§ **Study text**
=== Section Start ===
SpaceX joy as Space Station robo-arm grabs Dragon's tail
Elon Musk's team makes history, astronaut has cheesy line ready
Elon Musk's SpaceX has just made history with the first ever commercial cargoship to be captured by the International Space Station's robotic arm.
ISS captures the Dragon. Credit: NASA TV
Flying above northwestern Australia, flight engineer Don Pettit aboard the ISS reached out with the Canadarm and grabbed the Dragon at 9.56am EDT, 14.56 GMT.
Reg staff are not sure if astronauts are given cheesy lines to say at these big moments, but Pettit had a great one ready.
"Looks like we've got a dragon by the tail," he announced to Mission Control Centre in Houston.
"Looks like this sim went really well, we're ready to turn it around and do it for real," he joked.
Getting up close enough to the station and flying steadily alongside it are the hard parts of a docking like this, and Dragon's approach was not without its minor hiccups.
As the ship got closer to the station, its LIDAR sensor started seeing reflections from the Japanese Experiment Module which were throwing off its calculations. However, the SpaceX team on the ground were able to narrow the sensor's field-of-view so that it could ignore the JEM.
The next step in the process will be the opening of the hatch of the Dragon to let the ISS crew in for the cargo, which will happen sometime tomorrow. It was originally scheduled for 5.00 EDT (10.00 BST), but since the Dragon capture was somewhat delayed today, the hatch might not pop until later tomorrow. ®
Now if they can just get the stuffed animals out without dropping them. Perhaps they won't slip out of the claw in zero-g, but I'll believe it when I see it. Those grabbers are always rigged.
=== Section End ===
§ **Exercise requirements**
Continue the article on the Dragon capture from the point where it stops. The data is separate material, unrelated to the article on the Dragon capture.

§ **Information shown**
=== Section Start ===
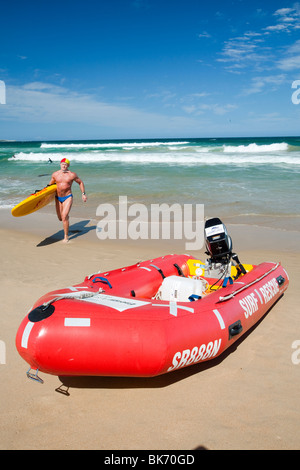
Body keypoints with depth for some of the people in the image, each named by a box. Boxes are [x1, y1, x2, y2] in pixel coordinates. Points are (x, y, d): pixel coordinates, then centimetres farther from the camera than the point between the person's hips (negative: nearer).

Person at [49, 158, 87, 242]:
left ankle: (66, 236, -6)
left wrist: (83, 194, 5)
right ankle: (67, 216, 49)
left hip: (68, 197, -4)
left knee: (64, 217, -18)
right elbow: (50, 184, 18)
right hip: (58, 198, 4)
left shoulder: (72, 175, -5)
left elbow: (80, 182, 8)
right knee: (60, 218, 11)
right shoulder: (55, 174, 2)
=== Section End ===
§ **Exercise response**
Re: This is Very very good...
"Very good" doesn't begin to describe it. I was 12 years old when I watched Armstrong step out onto the Sea Of Tranquillity; this wasn't nearly as globally life-changing as that moment, but in its own way, it was made of awesome. Part of it, I think, is due to the fact that the Dragon capsule is designed to return safely instead of burning up, can be reused, and SpaceX already has a mananed version in the works. I'm no big flag-waver, but it's good to see someone getting close to having the USA's next generation of manned spacecraft ready to fly soon. I'm no rabid nationalist type, but after Apollo and the Shuttle, the idea that we were stuck buying rides from the Russians rankled a bit, for some reason I can't really describe.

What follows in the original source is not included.